ARNOLDSBURG BRIDGE TUMBLES INTO WEST FORK (1962) - Intoxicated Men Claim They Knocked It Down

(11/04/2024)

Photo courtesy of Jim Sturm

1962 Newspaper Account by Bob Weaver: Times Record

Two Spencer men, both intoxicated, claimed to have knocked the Arnoldsburg bridge from its moorings last Thursday, causing it to collapse in the West Fork of the Little Kanawha.

An intoxicated passenger said, "My god, look what we did," almost bragging.

The driver of the vehicle, Hugh Simmons, was not drinking, according to Calhoun County State Police.

Greyhound buses, Calhoun school buses, tractor trailers and several hundred passenger cars crossed the 54-year-old bridge on U.S. 33-119 earlier in the day.

Police cast doubt on the men's claims of knocking down the bridge, but both were arrested and held in the Grantsville jail for twenty days. No one was injured when the bridge collapsed.

Paul Fleming, Arnoldsburg drilling contractor, heard the bridge go down and went to the scene. "It went down rather quietly," said Fleming, who lives nearby.

"I chained the car to keep it from going on down," he said, climbing down to assist the victims.

Fleming then used his CB radio to call Gifford Weaver at Hur who called the Sinnett Funeral Home in Spencer to alert emergency services.

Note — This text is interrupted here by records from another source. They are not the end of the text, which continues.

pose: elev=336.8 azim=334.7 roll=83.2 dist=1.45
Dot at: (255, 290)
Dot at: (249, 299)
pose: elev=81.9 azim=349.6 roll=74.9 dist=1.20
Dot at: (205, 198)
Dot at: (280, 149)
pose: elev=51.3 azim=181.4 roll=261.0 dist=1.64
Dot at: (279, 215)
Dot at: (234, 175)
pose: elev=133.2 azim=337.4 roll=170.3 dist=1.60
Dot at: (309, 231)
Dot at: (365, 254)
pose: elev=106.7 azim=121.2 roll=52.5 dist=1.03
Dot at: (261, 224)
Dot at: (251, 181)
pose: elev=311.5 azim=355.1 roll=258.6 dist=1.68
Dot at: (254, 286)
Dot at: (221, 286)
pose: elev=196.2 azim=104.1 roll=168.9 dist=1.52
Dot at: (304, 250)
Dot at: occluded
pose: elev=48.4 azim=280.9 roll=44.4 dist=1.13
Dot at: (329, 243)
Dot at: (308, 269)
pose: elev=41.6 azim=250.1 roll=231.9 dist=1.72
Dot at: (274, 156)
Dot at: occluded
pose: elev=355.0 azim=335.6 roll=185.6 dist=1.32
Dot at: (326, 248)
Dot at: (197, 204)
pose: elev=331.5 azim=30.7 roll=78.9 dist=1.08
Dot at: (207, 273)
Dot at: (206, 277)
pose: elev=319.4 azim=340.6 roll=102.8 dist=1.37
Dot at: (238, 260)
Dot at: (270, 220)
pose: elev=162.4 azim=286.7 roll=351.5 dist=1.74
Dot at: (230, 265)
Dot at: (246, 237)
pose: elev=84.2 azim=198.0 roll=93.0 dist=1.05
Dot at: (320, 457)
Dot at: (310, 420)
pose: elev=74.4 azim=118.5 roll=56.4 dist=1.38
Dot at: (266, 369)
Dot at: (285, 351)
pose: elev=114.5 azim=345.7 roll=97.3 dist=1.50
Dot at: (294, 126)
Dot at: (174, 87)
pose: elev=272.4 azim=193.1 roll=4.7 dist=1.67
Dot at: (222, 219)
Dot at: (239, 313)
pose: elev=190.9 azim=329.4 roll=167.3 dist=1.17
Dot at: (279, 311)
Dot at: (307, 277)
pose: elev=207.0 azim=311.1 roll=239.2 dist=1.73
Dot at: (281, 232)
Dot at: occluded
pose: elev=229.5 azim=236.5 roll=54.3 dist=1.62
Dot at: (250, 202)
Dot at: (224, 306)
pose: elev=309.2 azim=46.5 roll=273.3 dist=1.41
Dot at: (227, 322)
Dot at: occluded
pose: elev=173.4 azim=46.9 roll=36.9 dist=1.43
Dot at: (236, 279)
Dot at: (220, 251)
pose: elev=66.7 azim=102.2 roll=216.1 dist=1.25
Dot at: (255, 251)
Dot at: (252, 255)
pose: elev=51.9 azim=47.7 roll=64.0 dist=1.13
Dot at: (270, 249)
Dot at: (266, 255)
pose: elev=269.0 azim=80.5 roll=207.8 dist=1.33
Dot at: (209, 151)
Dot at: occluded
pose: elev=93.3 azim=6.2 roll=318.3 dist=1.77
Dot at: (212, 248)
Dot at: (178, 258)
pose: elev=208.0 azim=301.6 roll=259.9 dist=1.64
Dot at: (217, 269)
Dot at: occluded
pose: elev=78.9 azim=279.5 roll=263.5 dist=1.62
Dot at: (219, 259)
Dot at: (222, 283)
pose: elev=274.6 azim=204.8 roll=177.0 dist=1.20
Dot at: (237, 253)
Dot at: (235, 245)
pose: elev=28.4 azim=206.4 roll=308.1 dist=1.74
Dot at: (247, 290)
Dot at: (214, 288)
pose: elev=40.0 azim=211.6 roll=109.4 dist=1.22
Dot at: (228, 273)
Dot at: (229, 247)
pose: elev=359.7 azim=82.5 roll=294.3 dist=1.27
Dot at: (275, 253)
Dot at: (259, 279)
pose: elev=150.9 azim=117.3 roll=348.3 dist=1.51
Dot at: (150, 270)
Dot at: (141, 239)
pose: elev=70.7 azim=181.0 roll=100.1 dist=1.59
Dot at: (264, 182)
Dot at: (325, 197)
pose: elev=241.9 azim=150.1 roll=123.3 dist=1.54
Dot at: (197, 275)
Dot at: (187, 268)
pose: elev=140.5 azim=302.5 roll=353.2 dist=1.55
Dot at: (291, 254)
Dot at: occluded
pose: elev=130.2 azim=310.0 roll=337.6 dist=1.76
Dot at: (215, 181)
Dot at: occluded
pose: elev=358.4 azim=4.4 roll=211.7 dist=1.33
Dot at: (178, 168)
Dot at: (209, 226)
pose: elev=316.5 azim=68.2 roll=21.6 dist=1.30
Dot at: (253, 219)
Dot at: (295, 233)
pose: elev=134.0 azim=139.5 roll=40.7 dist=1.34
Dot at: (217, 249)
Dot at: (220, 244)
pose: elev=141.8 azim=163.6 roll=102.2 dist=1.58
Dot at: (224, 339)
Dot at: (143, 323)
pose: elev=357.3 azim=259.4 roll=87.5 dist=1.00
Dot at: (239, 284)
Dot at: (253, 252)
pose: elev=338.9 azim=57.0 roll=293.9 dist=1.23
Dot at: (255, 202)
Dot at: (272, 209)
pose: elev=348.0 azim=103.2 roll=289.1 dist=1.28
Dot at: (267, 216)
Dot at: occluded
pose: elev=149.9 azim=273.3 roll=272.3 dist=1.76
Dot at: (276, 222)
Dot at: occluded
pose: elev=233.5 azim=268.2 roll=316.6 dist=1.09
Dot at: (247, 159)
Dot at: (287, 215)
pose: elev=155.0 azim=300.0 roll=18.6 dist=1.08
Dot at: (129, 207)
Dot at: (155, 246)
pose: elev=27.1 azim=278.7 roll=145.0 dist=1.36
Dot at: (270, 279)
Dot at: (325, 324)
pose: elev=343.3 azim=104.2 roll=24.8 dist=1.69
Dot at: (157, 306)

Such experiences are nothing new for Fleming, who has aided victims of the hairpin curve on the Arnoldsburg end of the bridge "More times than I can remember."

He said drivers always seemed to be piling their car against the bridge, going through the railings, driving into the river or meeting another car head-on on the one-way bridge.

A strange angle, The State Road Commission advertised for bids to replace the structure earlier in the morning. A new bridge had been proposed for some time.

Meanwhile, the tremendous volume of traffic has been detoured through Beech and Jesse's Run Road, but larger vehicles are required to return to Clay and travel to Spencer via State Route 36.

Fleming claimed the intoxicated men bragged aloud about knocking down the bridge, but he said the front end of the car received minimal damage. "It was just ready to go, I think," he said.

Editor's Note: The recalling of the collapsed Arnoldsburg bridge from 1962 was prompted by a news story today saying 41% of West Virginia bridges are "functionally obsolete and structurally deficient" by the Division of Highways, most of them on two-lane roads. There are 2,639 that might end up like the old Arnoldsburg bridge.